Ms Smith said: “My own family placed a very high value on education and bookishness. We relied on public services. Not as frippery, not as an excuse for personal stagnation, but as a gateway to other opportunities.”

After shooting to fame in 2000 with the publication of her book White Teeth, which she finished writing while in her final year at Cambridge University, Zadie became one of the most popular young novelists in England.

But she had far humbler beginnings.

Speaking about growing up in a small flat where her interest in literature stemmed from regular trips to Willesden Green library, in High Road, Willesden, she said: “I learnt what a monumental space a library can be.

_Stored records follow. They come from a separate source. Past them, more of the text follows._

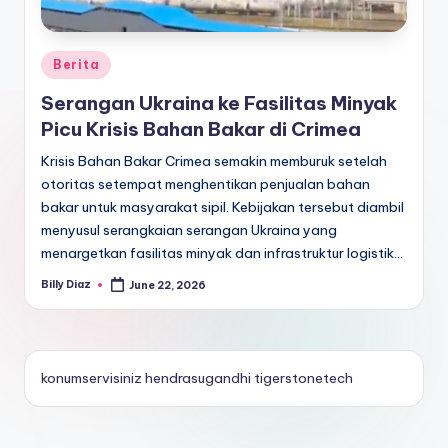
Posted
Berita
in
Serangan Ukraina ke Fasilitas Minyak
Picu Krisis Bahan Bakar di Crimea
Krisis Bahan Bakar Crimea semakin memburuk setelah
otoritas setempat menghentikan penjualan bahan
bakar untuk masyarakat sipil. Kebijakan tersebut diambil
menyusul serangkaian serangan Ukraina yang
menargetkan fasilitas minyak dan infrastruktur logistik…
Billy Diaz
June 22, 2026
Posted
by
konumservisiniz
hendrasugandhi
tigerstonetech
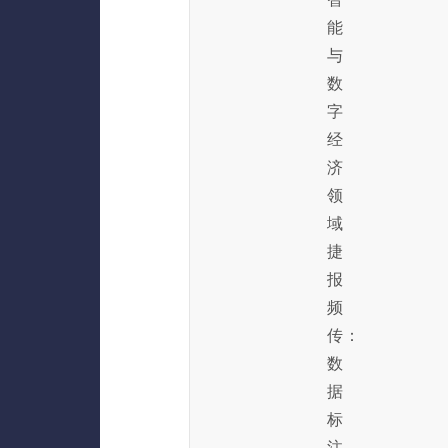
能
与
数
字
经
济
领
域
捷
报
频
传：
数
据
标
注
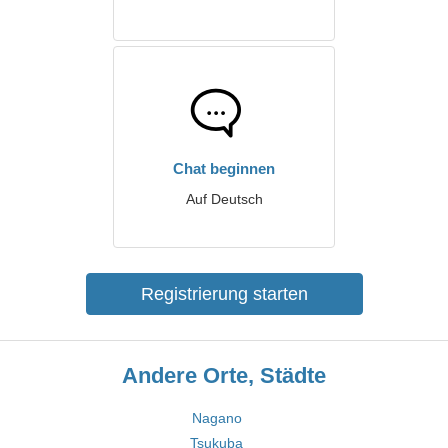
Chat beginnen
Auf Deutsch
Registrierung starten
Andere Orte, Städte
Nagano
Tsukuba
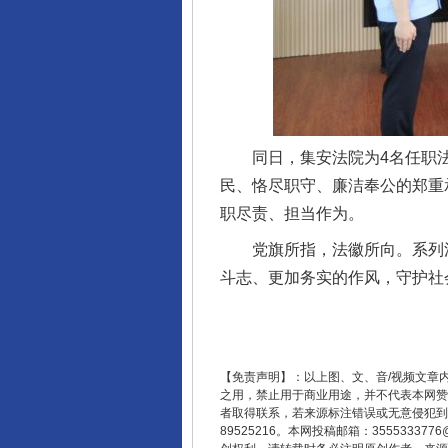
同日，集安法院为4名任职法
民、恪尽职守、廉洁奉公的郑重
职尽责、担当作为。
东山县通报“牛蛙产品抗生素超标问
党旗所指，法徽所向。系列活
斗志、更加务实的作风，守护社
【免责声明】：以上图、文、音/视频文章
之用，禁止用于商业用途，并不代表本网赞
者取得联系，若来源标注错误或无意侵犯到您的
89525216。本网投稿邮箱：355533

“I spent my adult life in libraries that make local libraries look small indeed – to some people, small enough to get rid of without much regret.

“But I never would have seen a single university carrel if I had not grown up living 100 yards from the library in Willesden Green.

“Local libraries are gateways not only into other libraries, but into other lives.”

Attacking the Conservative-led Government for cutting public spending, she said: “I can see that if you went to Eton or Harrow like so many of the present cabinet, you might not understand the point of such lowly gateways.

“It is very difficult to explain to people with money what it means not to have money.”

And in a swipe at politicians, local and national, implementing library cuts, which provoked applause from the crowd, she added: “Perhaps it is because they know what the history books will make of them that our politicians are so cavalier with our libraries. From their point of view the fewer history books we can find these days the better.”